There is a song by the group called ‘NewSong’ which includes these lyrics:
He said goodbye to the angels of heaven
And he came to earth as a common man…
There were those who believed and followed him
And there were those who wanted him dead.
They thought the grave would silence him forever.
But they found out instead…
You can’t keep a good man down.
When they nailed him to the cross by his hands and feet
And they put him in the ground,
Three days later everybody found out that you can’t,
No you can’t… keep a good man down.
No, no you can’t keep a good man down.
Everything had been thrown at Jesus. Everything had worked to silence him. They beat him down. They nailed him down. They murdered him. But… they could not keep him down. He rose up from the grave and brought life to the very place where there had been only death before.
The reading from the Acts of the Apostles includes the story of the final post-resurrection appearance of the man whom they simply couldn’t keep down. It is the final appearance and the point of departure for the risen Christ.
It is the narrative of Christ’s ascension into heaven. And, as such, it is the story of the wild and wonderful, cosmic and glorious event, the icing on the cake, if you like, of the resurrection life and power of Jesus of Nazareth.
Now please don’t misunderstand me here. I know, and you know, that we live in a modern, scientific world where we understand that God is not sitting on the next cloud but one. The story of the ascension is not an extract from an astronomy textbook. Rather, it is a description of a resurrection event and of the meaning of the resurrection.
Christ overcame death and everything that tries to keep us tied down to the ground; all that attempts to grind us into the dirt of loss, sadness, and despair. He ascended. He overcame all the weight, all the heaviness, all of the gravity of this life. ‘You can’t, no you can’t keep a good man down.’

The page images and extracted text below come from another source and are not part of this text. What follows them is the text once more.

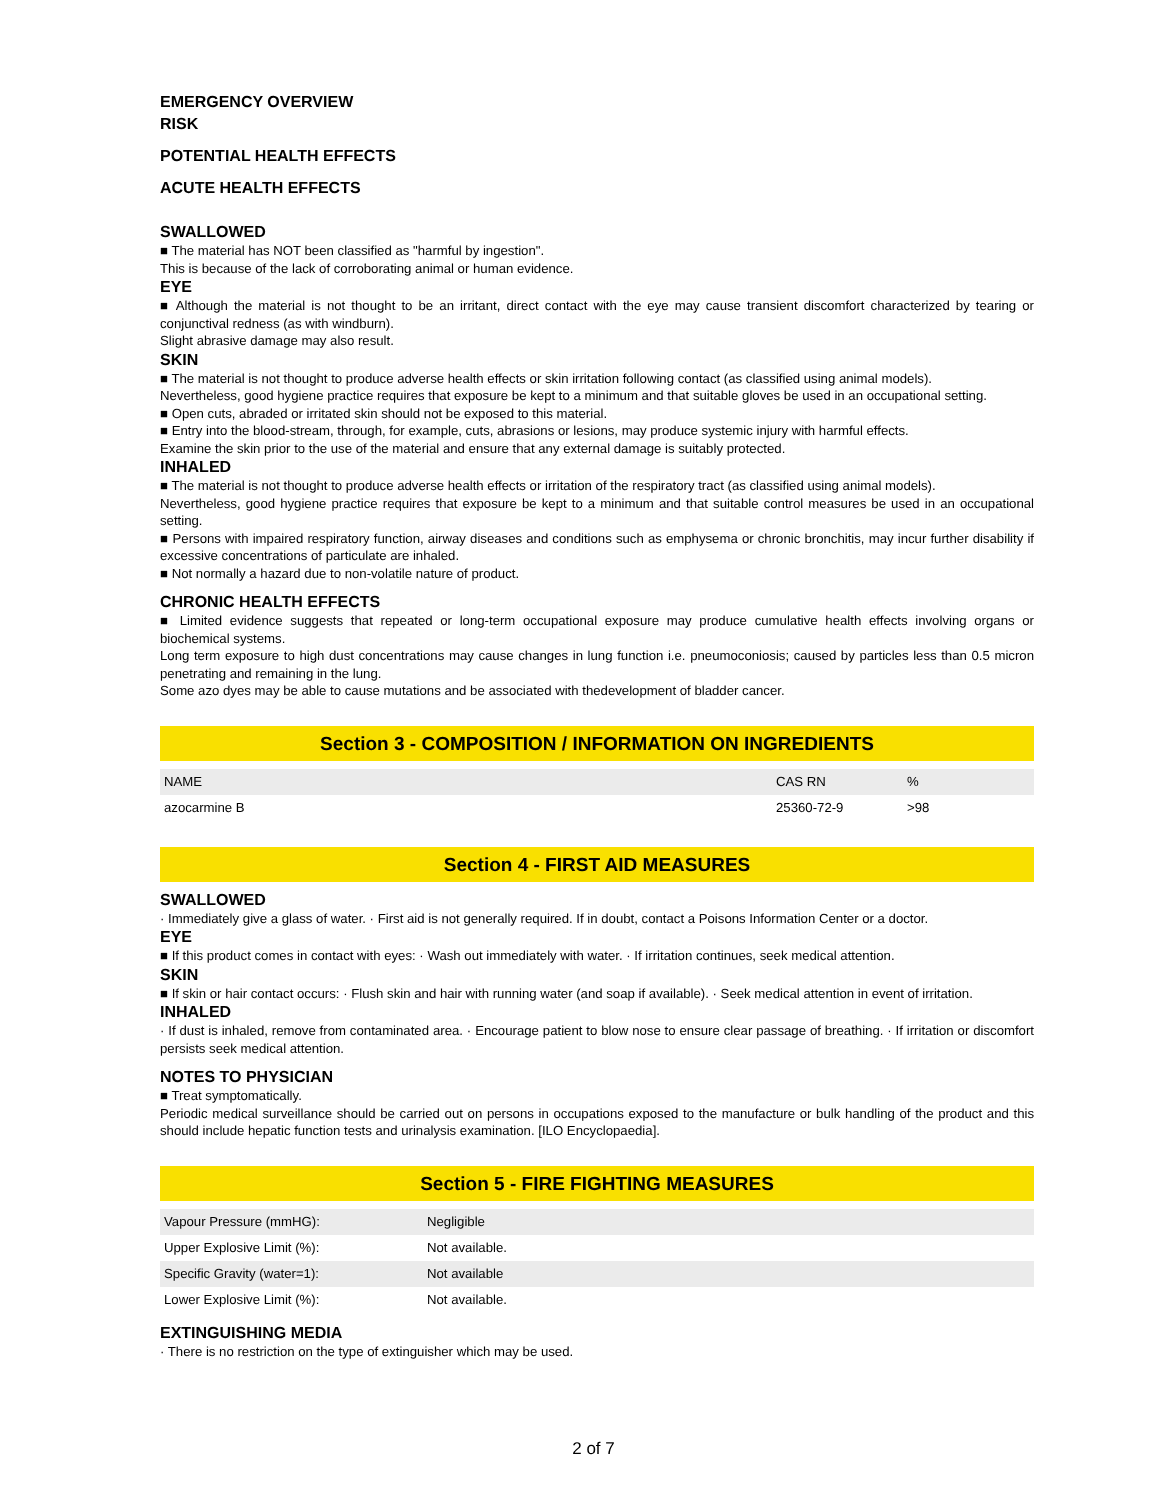EMERGENCY OVERVIEW
RISK
POTENTIAL HEALTH EFFECTS
ACUTE HEALTH EFFECTS
SWALLOWED
■ The material has NOT been classified as "harmful by ingestion".
This is because of the lack of corroborating animal or human evidence.
EYE
■ Although the material is not thought to be an irritant, direct contact with the eye may cause transient discomfort characterized by tearing or conjunctival redness (as with windburn).
Slight abrasive damage may also result.
SKIN
■ The material is not thought to produce adverse health effects or skin irritation following contact (as classified using animal models).
Nevertheless, good hygiene practice requires that exposure be kept to a minimum and that suitable gloves be used in an occupational setting.
■ Open cuts, abraded or irritated skin should not be exposed to this material.
■ Entry into the blood-stream, through, for example, cuts, abrasions or lesions, may produce systemic injury with harmful effects.
Examine the skin prior to the use of the material and ensure that any external damage is suitably protected.
INHALED
■ The material is not thought to produce adverse health effects or irritation of the respiratory tract (as classified using animal models).
Nevertheless, good hygiene practice requires that exposure be kept to a minimum and that suitable control measures be used in an occupational setting.
■ Persons with impaired respiratory function, airway diseases and conditions such as emphysema or chronic bronchitis, may incur further disability if excessive concentrations of particulate are inhaled.
■ Not normally a hazard due to non-volatile nature of product.
CHRONIC HEALTH EFFECTS
■ Limited evidence suggests that repeated or long-term occupational exposure may produce cumulative health effects involving organs or biochemical systems.
Long term exposure to high dust concentrations may cause changes in lung function i.e. pneumoconiosis; caused by particles less than 0.5 micron penetrating and remaining in the lung.
Some azo dyes may be able to cause mutations and be associated with thedevelopment of bladder cancer.
Section 3 - COMPOSITION / INFORMATION ON INGREDIENTS
| NAME | CAS RN | % |
| azocarmine B | 25360-72-9 | >98 |
Section 4 - FIRST AID MEASURES
SWALLOWED
· Immediately give a glass of water. · First aid is not generally required. If in doubt, contact a Poisons Information Center or a doctor.
EYE
■ If this product comes in contact with eyes: · Wash out immediately with water. · If irritation continues, seek medical attention.
SKIN
■ If skin or hair contact occurs: · Flush skin and hair with running water (and soap if available). · Seek medical attention in event of irritation.
INHALED
· If dust is inhaled, remove from contaminated area. · Encourage patient to blow nose to ensure clear passage of breathing. · If irritation or discomfort persists seek medical attention.
NOTES TO PHYSICIAN
■ Treat symptomatically.
Periodic medical surveillance should be carried out on persons in occupations exposed to the manufacture or bulk handling of the product and this should include hepatic function tests and urinalysis examination. [ILO Encyclopaedia].
Section 5 - FIRE FIGHTING MEASURES
| Vapour Pressure (mmHG): | Negligible |
| Upper Explosive Limit (%): | Not available. |
| Specific Gravity (water=1): | Not available |
| Lower Explosive Limit (%): | Not available. |
EXTINGUISHING MEDIA
· There is no restriction on the type of extinguisher which may be used.
2 of 7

The disciples seem a bit bewildered by it all. There they stand, gazing up, mouths wide open in amazement and awe. But the angels bring God’s message, which is, put simply, ‘Get on with it!’
The disciples are not to get lost in contemplating the mystery of the event, tempting though that is; they are to live it. They are to discover the gift of new life, new hope, and new beginnings. Indeed, they are to discover the power of the resurrection, which will move them in their own lives from the things that hold them down, the things which grind them down, to a new and renewed life, a great and hopeful life in God.
God has gone up, and so can we. God has ascended into the place where life will always triumph over death, and so can we. God has overcome the things that try to keep life tied down, and so can we.
There are all sorts of things that try to hold us down in our lives, in the church, and in the world. There is violence and war in this world, in our own city, towns and villages, and in the human heart. There are oppressive systems keeping people tied down in grinding poverty and hopelessness. There is sickness, sin, and sadness in our own lives. There is dissension and dissonance, even in the Church. These things all conspire to keep us down, just as they tried to keep Jesus down.
The message of Christ’s resurrection and the meaning of Christ’s ascension is that God will not be tied down by any of these realities. No, God’s life and God’s love are stronger.
We are not tied down any more, but we are called to witness to God’s love and God’s life in our own lives and to grow it in the world. God has gone up, and so do we, but that means we need to live lives reflecting that renewed hope: lives of prayer and service.
Yes, the ground is very real. Gravity is heavy stuff. The grave exists. There is a lot to keep human beings tied down. But the question is, ‘Are we going to settle for being tied down to the ground? Are we going to settle for the grave?’ Or… are we willing to let go and to ascend higher? Are we willing to go where Jesus has gone, to be released and lifted up to the heavens with God?